## ABOUT THIS EXERCISE
Output all entries precisely and leave out the pictures.
(MATERIAL PROVIDED Opens)
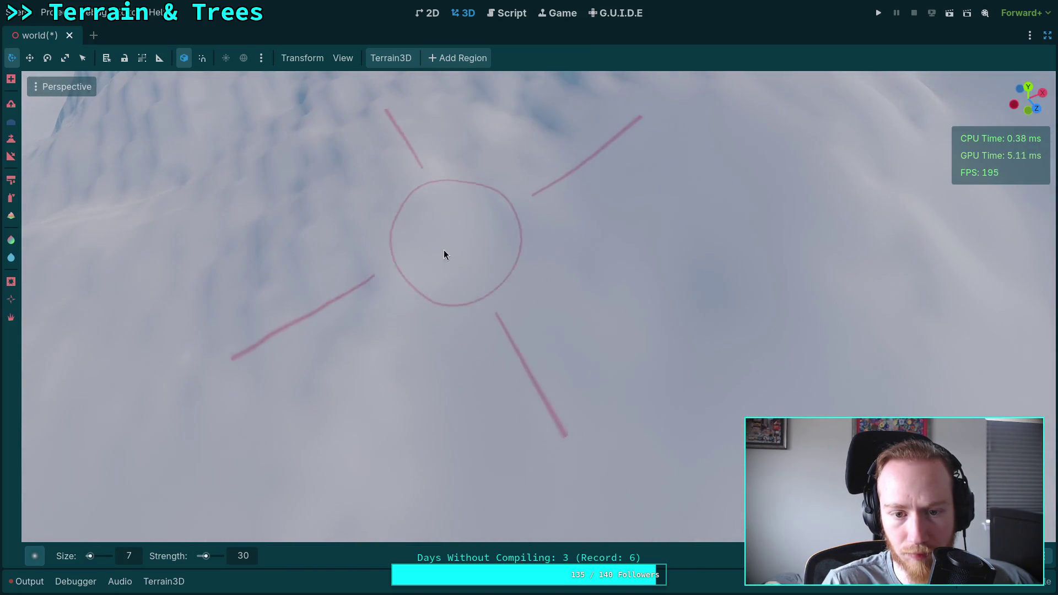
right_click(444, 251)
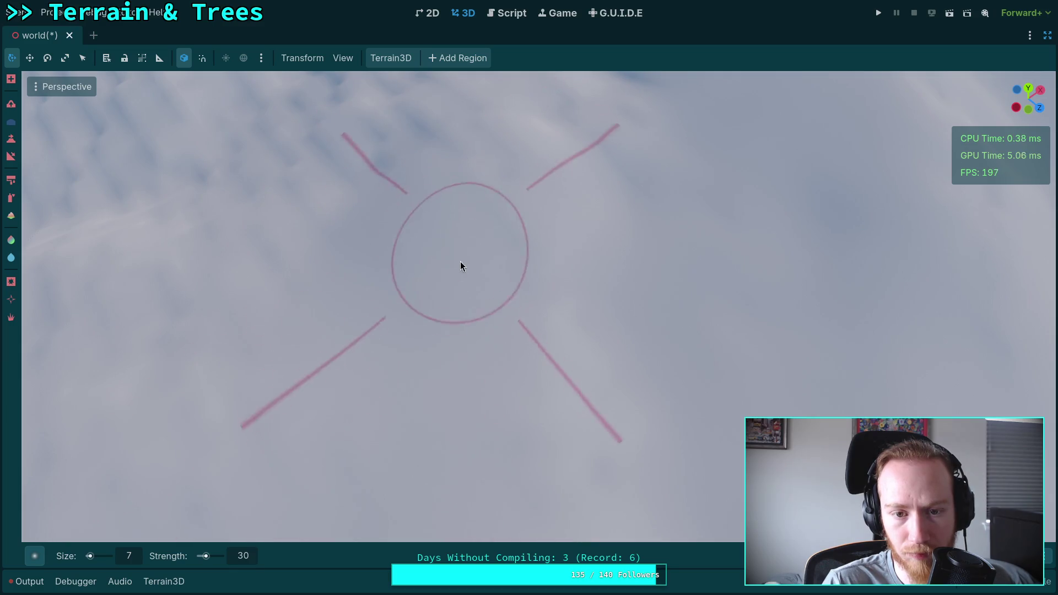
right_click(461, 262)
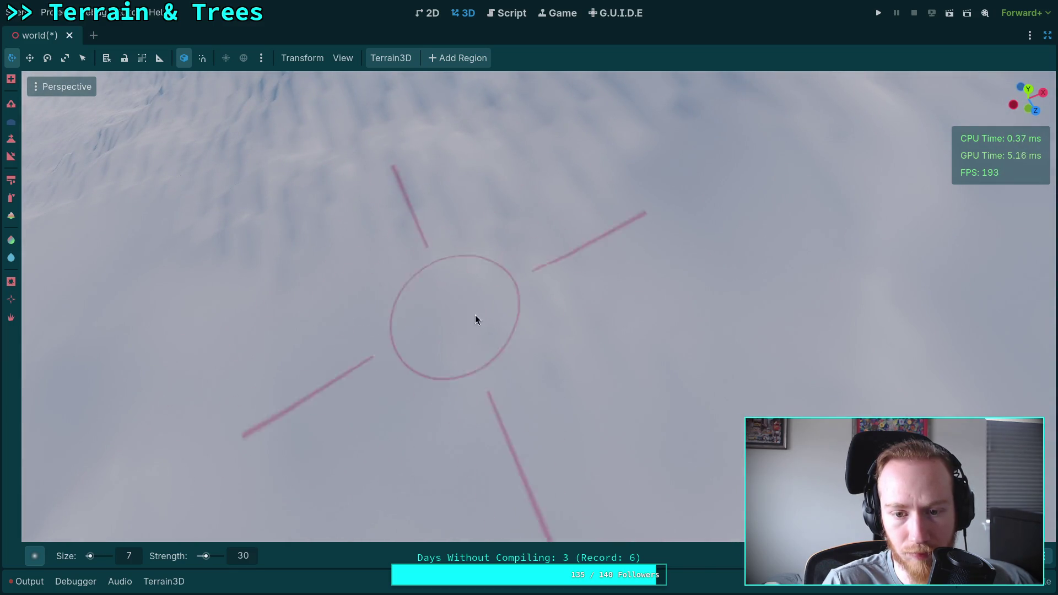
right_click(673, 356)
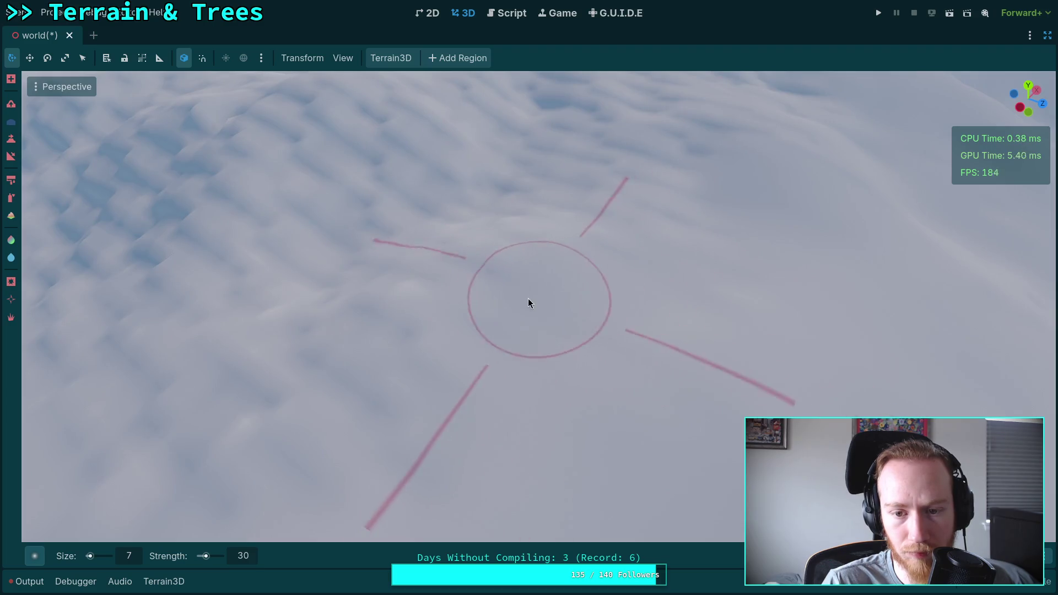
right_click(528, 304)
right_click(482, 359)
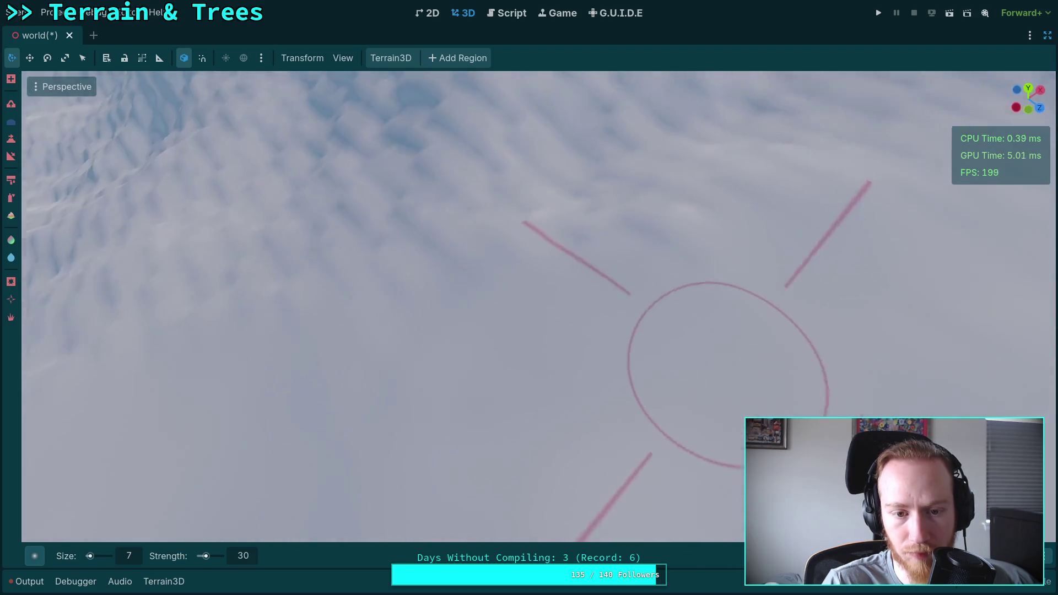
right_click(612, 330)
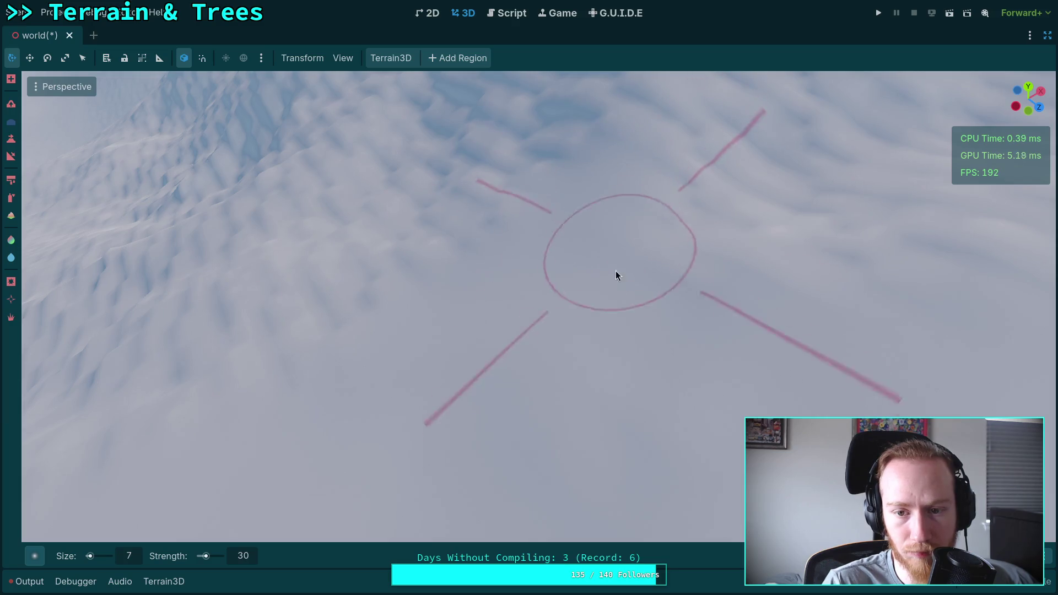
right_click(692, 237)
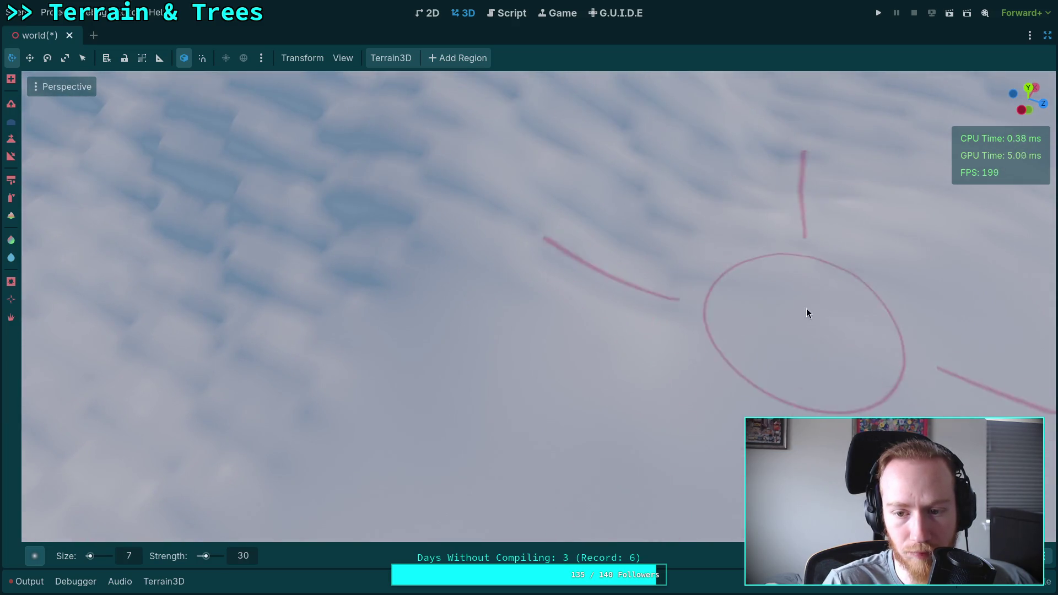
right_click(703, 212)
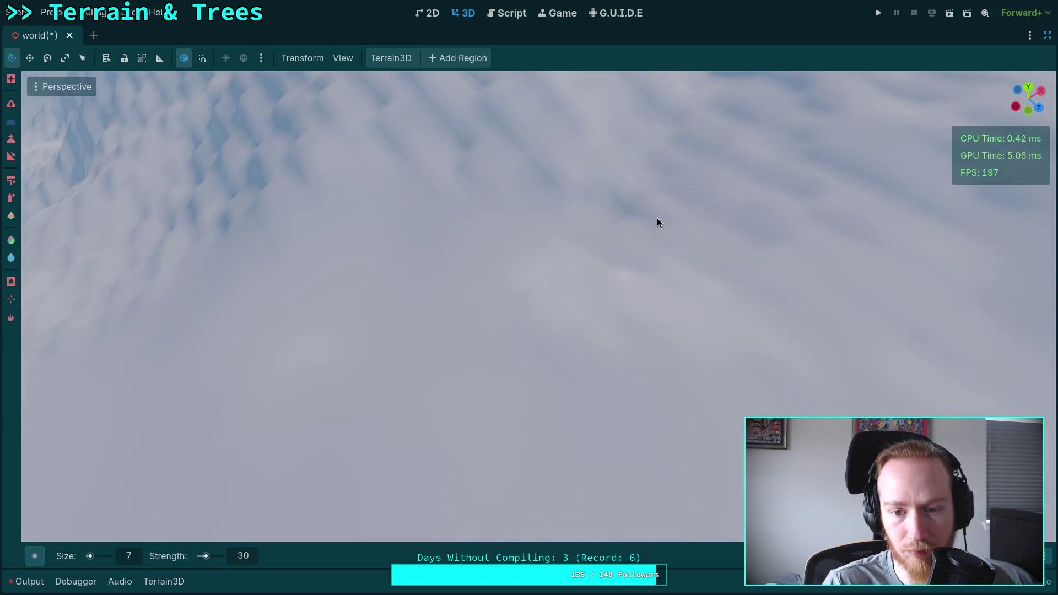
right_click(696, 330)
(MATERIAL PROVIDED Closes)
## YOUR RESPONSE
right_click(444, 251)
right_click(461, 262)
right_click(673, 356)
right_click(528, 304)
right_click(482, 359)
right_click(612, 330)
right_click(692, 237)
right_click(703, 212)
right_click(696, 330)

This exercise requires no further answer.